**Task requirements**
An exact, complete copy of the data is all that is needed.
** Opening Records for processing block **
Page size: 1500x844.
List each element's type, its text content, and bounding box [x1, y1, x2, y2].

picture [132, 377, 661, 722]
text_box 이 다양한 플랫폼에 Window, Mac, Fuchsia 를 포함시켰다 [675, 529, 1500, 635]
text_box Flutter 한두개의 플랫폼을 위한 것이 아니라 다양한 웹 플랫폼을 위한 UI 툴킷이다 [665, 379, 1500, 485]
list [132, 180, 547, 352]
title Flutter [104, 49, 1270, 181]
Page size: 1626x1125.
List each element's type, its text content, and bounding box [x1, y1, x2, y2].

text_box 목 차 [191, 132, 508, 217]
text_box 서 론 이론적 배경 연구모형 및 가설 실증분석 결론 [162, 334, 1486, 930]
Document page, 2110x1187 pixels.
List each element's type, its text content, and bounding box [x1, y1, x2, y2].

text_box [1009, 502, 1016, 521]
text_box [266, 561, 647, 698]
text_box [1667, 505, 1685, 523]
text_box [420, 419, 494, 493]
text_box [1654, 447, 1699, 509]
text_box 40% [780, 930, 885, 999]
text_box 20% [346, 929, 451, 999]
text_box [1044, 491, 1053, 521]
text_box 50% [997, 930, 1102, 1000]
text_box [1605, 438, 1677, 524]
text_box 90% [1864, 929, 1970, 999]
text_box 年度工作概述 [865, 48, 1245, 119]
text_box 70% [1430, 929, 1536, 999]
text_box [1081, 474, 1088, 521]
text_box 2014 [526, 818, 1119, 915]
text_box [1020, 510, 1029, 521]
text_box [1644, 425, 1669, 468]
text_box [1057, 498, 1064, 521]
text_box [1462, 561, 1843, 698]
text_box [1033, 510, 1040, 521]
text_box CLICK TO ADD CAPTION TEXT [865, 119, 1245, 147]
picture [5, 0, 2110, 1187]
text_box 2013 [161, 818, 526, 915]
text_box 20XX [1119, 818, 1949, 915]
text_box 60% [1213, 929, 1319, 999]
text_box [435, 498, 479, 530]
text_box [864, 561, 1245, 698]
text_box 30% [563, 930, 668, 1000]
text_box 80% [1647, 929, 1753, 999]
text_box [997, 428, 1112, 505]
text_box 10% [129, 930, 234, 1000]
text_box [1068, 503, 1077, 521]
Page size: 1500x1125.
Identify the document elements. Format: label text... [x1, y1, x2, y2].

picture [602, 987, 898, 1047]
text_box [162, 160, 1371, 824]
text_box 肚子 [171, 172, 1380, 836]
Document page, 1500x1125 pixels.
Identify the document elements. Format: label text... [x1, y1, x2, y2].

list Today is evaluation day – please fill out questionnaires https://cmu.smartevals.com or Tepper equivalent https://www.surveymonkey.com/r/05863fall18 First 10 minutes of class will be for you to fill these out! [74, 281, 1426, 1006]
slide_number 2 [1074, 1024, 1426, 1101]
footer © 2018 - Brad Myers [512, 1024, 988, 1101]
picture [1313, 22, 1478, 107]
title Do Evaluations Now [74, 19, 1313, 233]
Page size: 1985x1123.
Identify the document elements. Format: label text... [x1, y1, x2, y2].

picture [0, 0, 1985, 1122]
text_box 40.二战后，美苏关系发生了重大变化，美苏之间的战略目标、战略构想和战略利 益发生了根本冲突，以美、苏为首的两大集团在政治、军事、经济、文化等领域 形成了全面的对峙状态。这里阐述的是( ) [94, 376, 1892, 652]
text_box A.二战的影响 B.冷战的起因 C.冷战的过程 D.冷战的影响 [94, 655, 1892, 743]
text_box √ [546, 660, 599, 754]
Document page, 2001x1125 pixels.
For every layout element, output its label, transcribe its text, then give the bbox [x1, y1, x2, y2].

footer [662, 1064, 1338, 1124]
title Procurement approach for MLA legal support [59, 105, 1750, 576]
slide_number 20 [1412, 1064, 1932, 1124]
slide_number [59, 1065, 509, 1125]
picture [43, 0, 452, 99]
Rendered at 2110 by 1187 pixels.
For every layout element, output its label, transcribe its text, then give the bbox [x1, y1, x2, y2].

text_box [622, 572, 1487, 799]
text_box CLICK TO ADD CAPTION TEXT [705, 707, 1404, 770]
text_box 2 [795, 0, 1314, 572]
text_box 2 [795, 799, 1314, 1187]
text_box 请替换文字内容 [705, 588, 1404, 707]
** Closing Records for processing block **
**Reply**
Page size: 1500x844.
List each element's type, its text content, and bounding box [x1, y1, x2, y2].

picture [132, 377, 661, 722]
text_box 이 다양한 플랫폼에 Window, Mac, Fuchsia 를 포함시켰다 [675, 529, 1500, 635]
text_box Flutter 한두개의 플랫폼을 위한 것이 아니라 다양한 웹 플랫폼을 위한 UI 툴킷이다 [665, 379, 1500, 485]
list [132, 180, 547, 352]
title Flutter [104, 49, 1270, 181]
Page size: 1626x1125.
List each element's type, its text content, and bounding box [x1, y1, x2, y2].

text_box 목 차 [191, 132, 508, 217]
text_box 서 론 이론적 배경 연구모형 및 가설 실증분석 결론 [162, 334, 1486, 930]
Document page, 2110x1187 pixels.
List each element's type, its text content, and bounding box [x1, y1, x2, y2].

text_box [1009, 502, 1016, 521]
text_box [266, 561, 647, 698]
text_box [1667, 505, 1685, 523]
text_box [420, 419, 494, 493]
text_box [1654, 447, 1699, 509]
text_box 40% [780, 930, 885, 999]
text_box 20% [346, 929, 451, 999]
text_box [1044, 491, 1053, 521]
text_box 50% [997, 930, 1102, 1000]
text_box [1605, 438, 1677, 524]
text_box 90% [1864, 929, 1970, 999]
text_box 年度工作概述 [865, 48, 1245, 119]
text_box 70% [1430, 929, 1536, 999]
text_box [1081, 474, 1088, 521]
text_box 2014 [526, 818, 1119, 915]
text_box [1020, 510, 1029, 521]
text_box [1644, 425, 1669, 468]
text_box [1057, 498, 1064, 521]
text_box [1462, 561, 1843, 698]
text_box [1033, 510, 1040, 521]
text_box CLICK TO ADD CAPTION TEXT [865, 119, 1245, 147]
picture [5, 0, 2110, 1187]
text_box 2013 [161, 818, 526, 915]
text_box 20XX [1119, 818, 1949, 915]
text_box 60% [1213, 929, 1319, 999]
text_box [435, 498, 479, 530]
text_box [864, 561, 1245, 698]
text_box 30% [563, 930, 668, 1000]
text_box 80% [1647, 929, 1753, 999]
text_box [997, 428, 1112, 505]
text_box 10% [129, 930, 234, 1000]
text_box [1068, 503, 1077, 521]
Page size: 1500x1125.
Identify the document elements. Format: label text... [x1, y1, x2, y2].

picture [602, 987, 898, 1047]
text_box [162, 160, 1371, 824]
text_box 肚子 [171, 172, 1380, 836]
Document page, 1500x1125 pixels.
Identify the document elements. Format: label text... [x1, y1, x2, y2].

list Today is evaluation day – please fill out questionnaires https://cmu.smartevals.com or Tepper equivalent https://www.surveymonkey.com/r/05863fall18 First 10 minutes of class will be for you to fill these out! [74, 281, 1426, 1006]
slide_number 2 [1074, 1024, 1426, 1101]
footer © 2018 - Brad Myers [512, 1024, 988, 1101]
picture [1313, 22, 1478, 107]
title Do Evaluations Now [74, 19, 1313, 233]
Page size: 1985x1123.
Identify the document elements. Format: label text... [x1, y1, x2, y2].

picture [0, 0, 1985, 1122]
text_box 40.二战后，美苏关系发生了重大变化，美苏之间的战略目标、战略构想和战略利 益发生了根本冲突，以美、苏为首的两大集团在政治、军事、经济、文化等领域 形成了全面的对峙状态。这里阐述的是( ) [94, 376, 1892, 652]
text_box A.二战的影响 B.冷战的起因 C.冷战的过程 D.冷战的影响 [94, 655, 1892, 743]
text_box √ [546, 660, 599, 754]
Document page, 2001x1125 pixels.
For every layout element, output its label, transcribe its text, then give the bbox [x1, y1, x2, y2].

footer [662, 1064, 1338, 1124]
title Procurement approach for MLA legal support [59, 105, 1750, 576]
slide_number 20 [1412, 1064, 1932, 1124]
slide_number [59, 1065, 509, 1125]
picture [43, 0, 452, 99]
Rendered at 2110 by 1187 pixels.
For every layout element, output its label, transcribe its text, then give the bbox [x1, y1, x2, y2].

text_box [622, 572, 1487, 799]
text_box CLICK TO ADD CAPTION TEXT [705, 707, 1404, 770]
text_box 2 [795, 0, 1314, 572]
text_box 2 [795, 799, 1314, 1187]
text_box 请替换文字内容 [705, 588, 1404, 707]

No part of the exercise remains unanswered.